Devlet okulunda çocuk yetiştirmeye çalışan veliler olarak çok çaba sarf etmemiz gerekiyor. Özellikle sosyal-sportif-okul dışı etkinlikler anlamında çocukları desteklemek için maddi-manevi büyük fedakarlıklara hazır olmak şart.
Hobi kurslarında sürekliliği çok önemsememize rağmen maalesef bir hobide dikiş tutturamıyoruz :) Okul öncesini saymazsak Elif satranç ile başladı bir yıl sonra voleybola devam etmek istedi. Eren de satrançla başladı satrancı çok sevdi çok emek verdi sayısız turnuvalarda dereceler elde etti, yaklaşık 2,5 sene devam ettikten sonra bu yıl basketbola devam etmek istediğini söyledi.
Elif' in voleybolda üçüncü yılı. Ancak bu sene beşinci sınıf, okul değişince voleybol kulübünde de bir değişiklik oldu. Çünkü yeni okulunda sınıf arkadaşlarının da devam ettiği bir voleybol kulübü vardı. Şu an çok keyifli ve mutlu bir şekilde devam ediyor. Ondan beklentimiz ileride okul voleybol takımında oynayan yerel turnuvalara katılan, alt-orta düzey ama hep sporla ilgili bir genç olması.

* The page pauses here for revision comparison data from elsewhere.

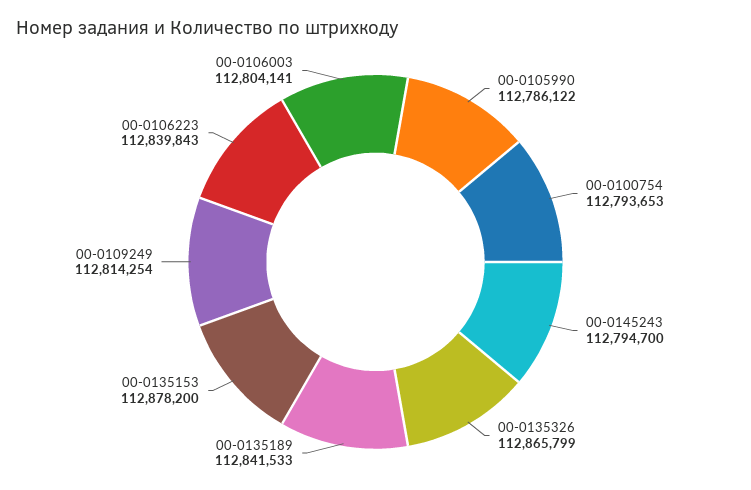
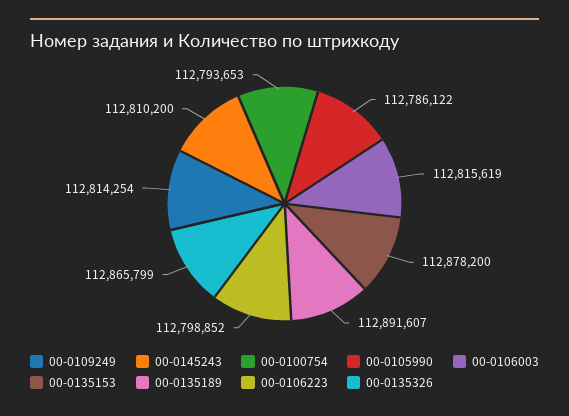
00-0145243: 112794700 -> 112810200
00-0135189: 112841533 -> 112891607
00-0106223: 112839843 -> 112798852
00-0106003: 112804141 -> 112815619

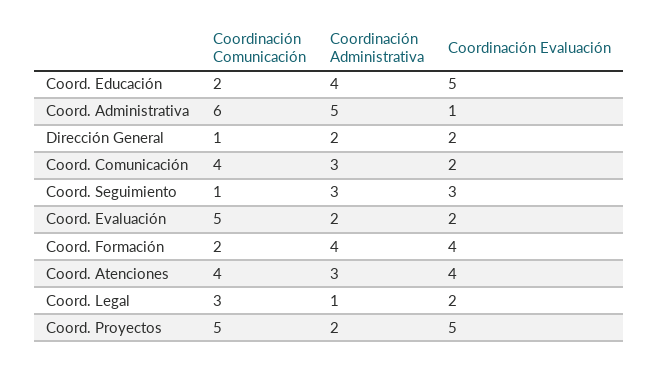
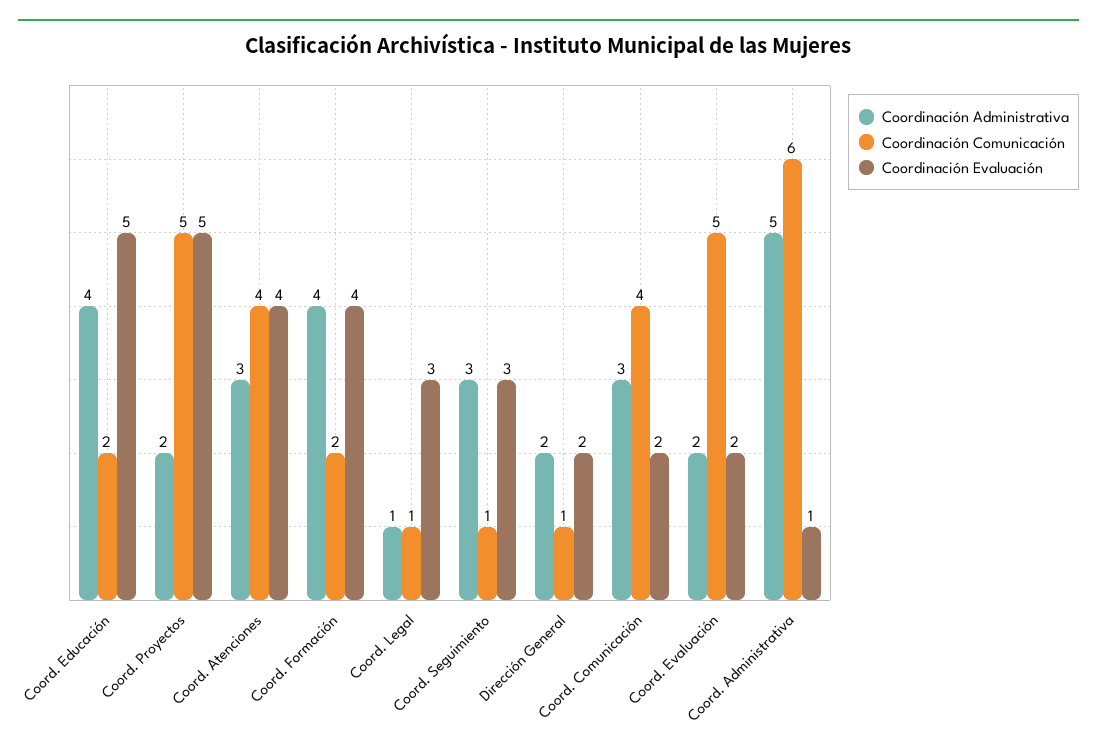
Coordinación Comunicación, Coord. Legal: 3 -> 1
Coordinación Evaluación, Coord. Legal: 2 -> 3

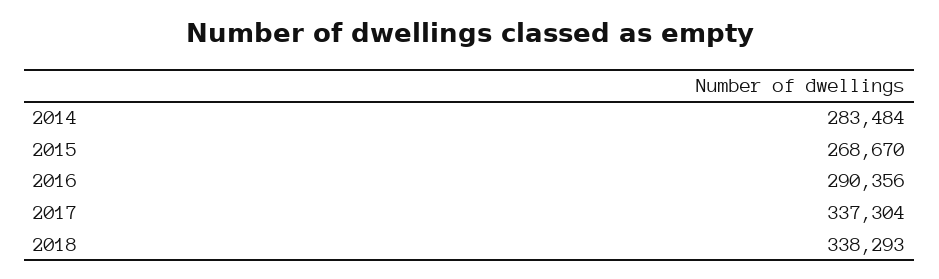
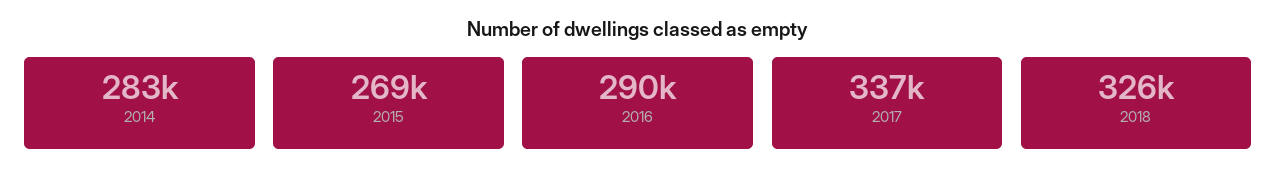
2018: 338293 -> 326000

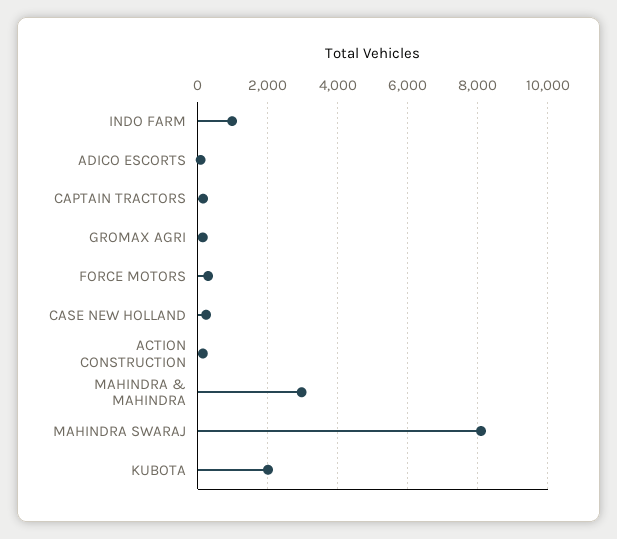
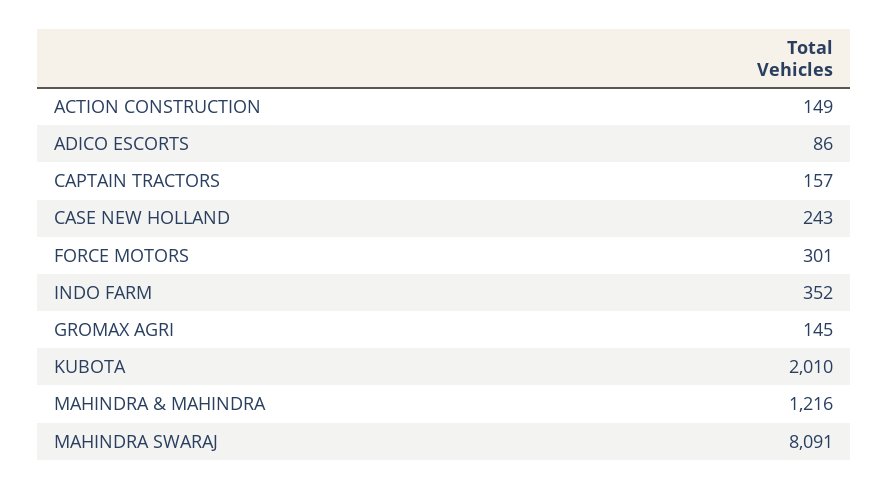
INDO FARM: 1000 -> 352
MAHINDRA & MAHINDRA: 3000 -> 1216

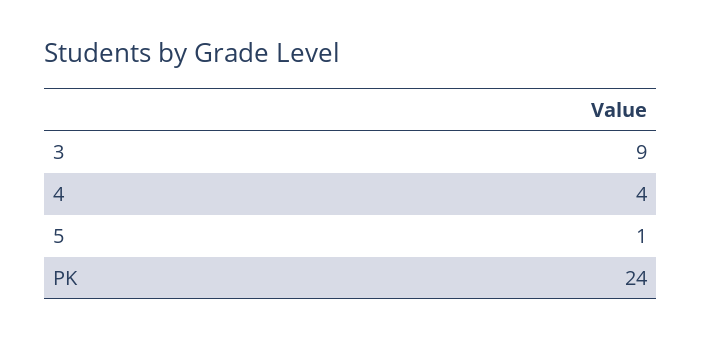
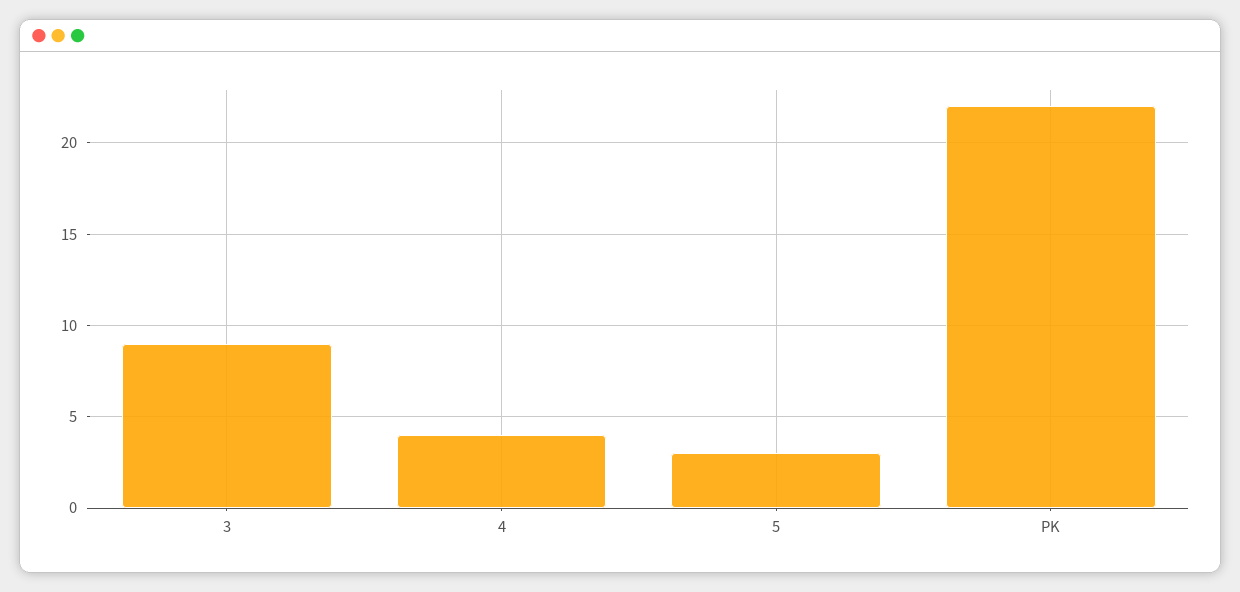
5: 1 -> 3
PK: 24 -> 22

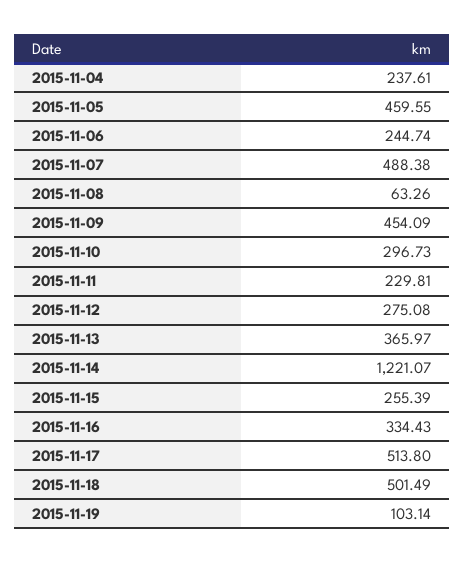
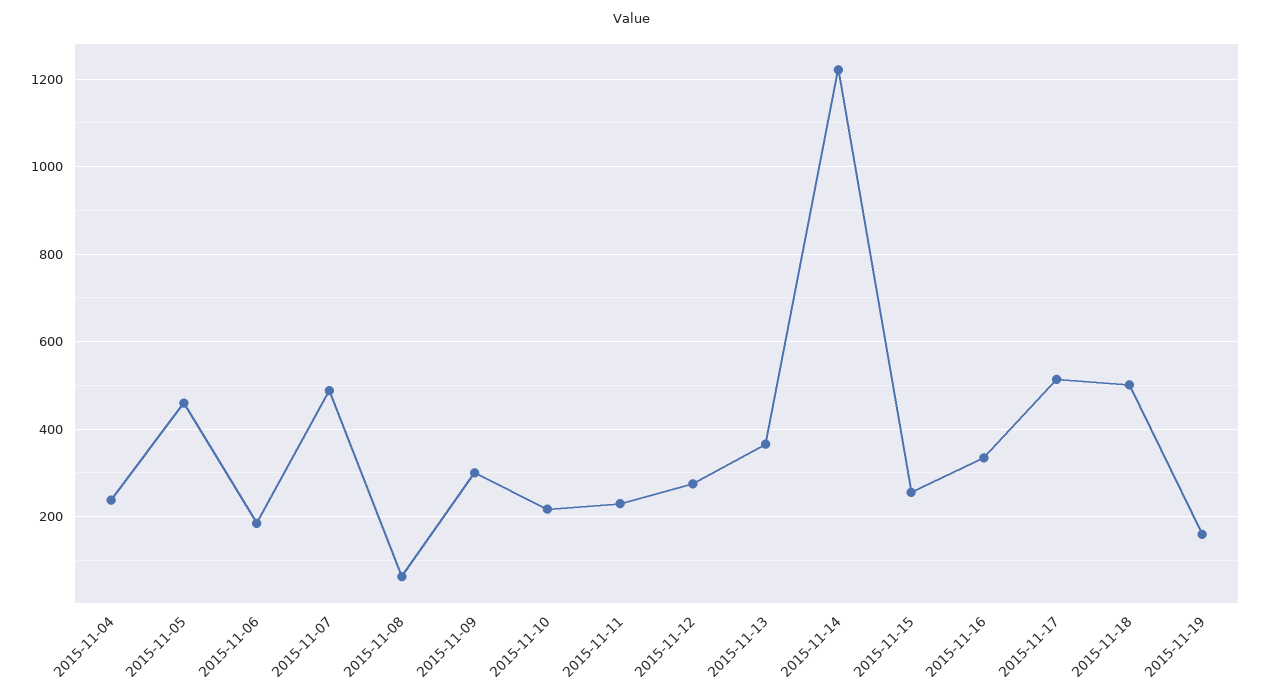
2015-11-06: 244.74 -> 180
2015-11-09: 454.09 -> 300
2015-11-10: 296.73 -> 220
2015-11-19: 103.14 -> 160

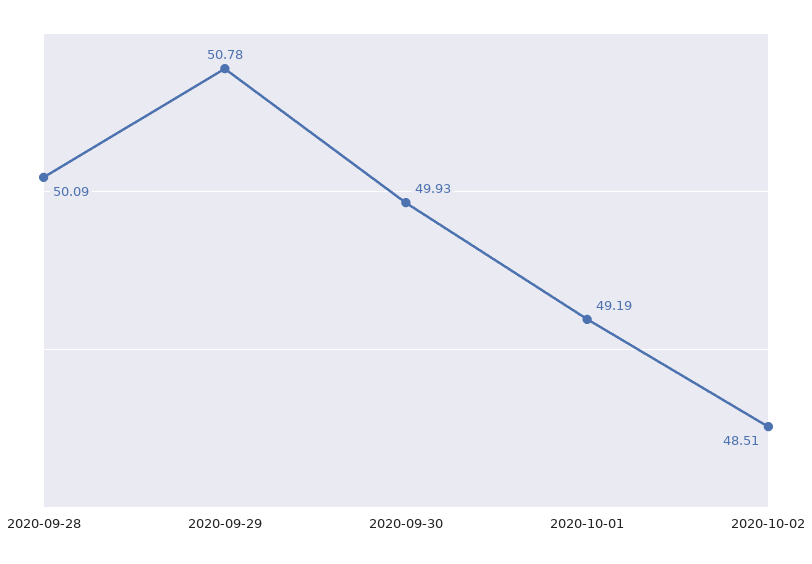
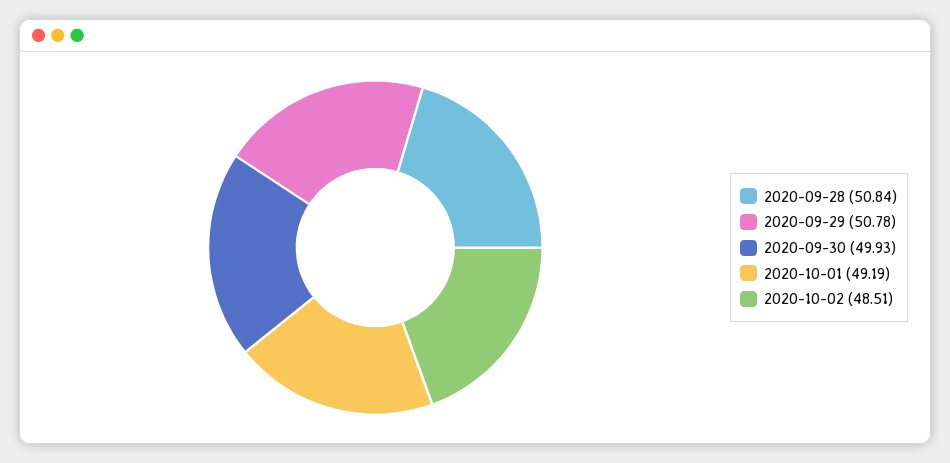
2020-09-28: 50.09 -> 50.84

Satranç başlangıç ve orta düzeyde çocuklar için oldukça tatmin edici ve eğlenceli bir spor. Ancak bir üst düzeye geçip zirveyle yarışmaya başlamak demek: Saatler süren çalışmalar, analizler, soru bankaları çözümü, ezberlenen sayısız açılış kombinasyonu, savunma kombinasyonları, taktik soru çözümleri, 4 saate varan maçlar, şehir dışı turnuvalar, Türkiye şampiyonası, il birinciliği, takım turnuvaları, milli takıma girme yarışı, antrenör seçimi, yüksek rekabet çok çok yıpratıcı, stresli ve oldukça maliyetli süreçler demek. Hem veli adına hem çocuk adına gerçekten zorlayıcı.
Açıkçası bu sene başında Eren satranç yanında basketbol ile de ilgilenmek istediğini söylediğinde 'buna değecek mi' sorusu düştü gündemimize. Eren' de tutku derecesinde bir satranç ilgisi olup olmadığıydı asıl merak ettiğimiz. Bunu ölçmek istiyorduk. Sadece birini tercih edebileceği restimize, rest ile yani 'basketbol' ile cevap vererek bizi çok şaşırttı. Bu sene başından beri bir kulüpte haftada 4 gün antrenman yapıyor ve bu süreçte satranca karşı ilgisini tamamen kaybetti. Bu da bize Eren' in doğru bir karar verdiğini düşündürüyor.
Çocuklarımız milli olsunlar, profesyonel olsunlar gibi bir hedefimiz olmadan sadece sporu bir yaşam biçimi olarak hissettirmeye çalışmaksa amacımız geldiğimiz noktadan oldukça memnunum. Her ne kadar bireysel sporları kendime daha yakın bulsam da takım sporlarının da kişisel gelişim anlamında çocuklara çok şey kazandıracağını düşünüyorum.
Bu sene rutinimiz yine oldukça zorlayıcı:
Elif: Pazartesi-Çarşamba-Cumartesi-Pazar
Eren:Salı-Perşembe-Cumartesi-Pazar antrenmana gidiyor.